▶ To do
Arrange the data below as a JSON list of strings, one string per line, leaving out blank lines.

▬▬▬

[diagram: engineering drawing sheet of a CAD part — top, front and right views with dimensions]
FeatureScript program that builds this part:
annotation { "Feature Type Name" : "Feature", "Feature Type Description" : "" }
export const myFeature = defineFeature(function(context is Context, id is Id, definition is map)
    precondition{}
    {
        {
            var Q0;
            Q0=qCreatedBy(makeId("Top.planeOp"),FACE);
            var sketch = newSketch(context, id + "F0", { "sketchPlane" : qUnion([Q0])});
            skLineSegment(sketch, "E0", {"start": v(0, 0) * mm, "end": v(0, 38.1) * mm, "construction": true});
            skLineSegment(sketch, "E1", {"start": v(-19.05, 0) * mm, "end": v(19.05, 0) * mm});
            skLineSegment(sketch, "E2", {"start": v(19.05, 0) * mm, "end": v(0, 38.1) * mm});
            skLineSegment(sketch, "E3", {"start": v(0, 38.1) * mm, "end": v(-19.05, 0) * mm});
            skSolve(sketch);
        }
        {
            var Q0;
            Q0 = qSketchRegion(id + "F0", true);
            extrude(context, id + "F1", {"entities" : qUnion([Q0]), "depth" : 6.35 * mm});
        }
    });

▬▬▬

▶ Solution to the problem
[
  "[diagram: engineering drawing sheet of a CAD part — top, front and right views with dimensions]",
  "FeatureScript program that builds this part:",
  "annotation { \"Feature Type Name\" : \"Feature\", \"Feature Type Description\" : \"\" }",
  "export const myFeature = defineFeature(function(context is Context, id is Id, definition is map)",
  "    precondition{}",
  "    {",
  "        {",
  "            var Q0;",
  "            Q0=qCreatedBy(makeId(\"Top.planeOp\"),FACE);",
  "            var sketch = newSketch(context, id + \"F0\", { \"sketchPlane\" : qUnion([Q0])});",
  "            skLineSegment(sketch, \"E0\", {\"start\": v(0, 0) * mm, \"end\": v(0, 38.1) * mm, \"construction\": true});",
  "            skLineSegment(sketch, \"E1\", {\"start\": v(-19.05, 0) * mm, \"end\": v(19.05, 0) * mm});",
  "            skLineSegment(sketch, \"E2\", {\"start\": v(19.05, 0) * mm, \"end\": v(0, 38.1) * mm});",
  "            skLineSegment(sketch, \"E3\", {\"start\": v(0, 38.1) * mm, \"end\": v(-19.05, 0) * mm});",
  "            skSolve(sketch);",
  "        }",
  "        {",
  "            var Q0;",
  "            Q0 = qSketchRegion(id + \"F0\", true);",
  "            extrude(context, id + \"F1\", {\"entities\" : qUnion([Q0]), \"depth\" : 6.35 * mm});",
  "        }",
  "    });"
]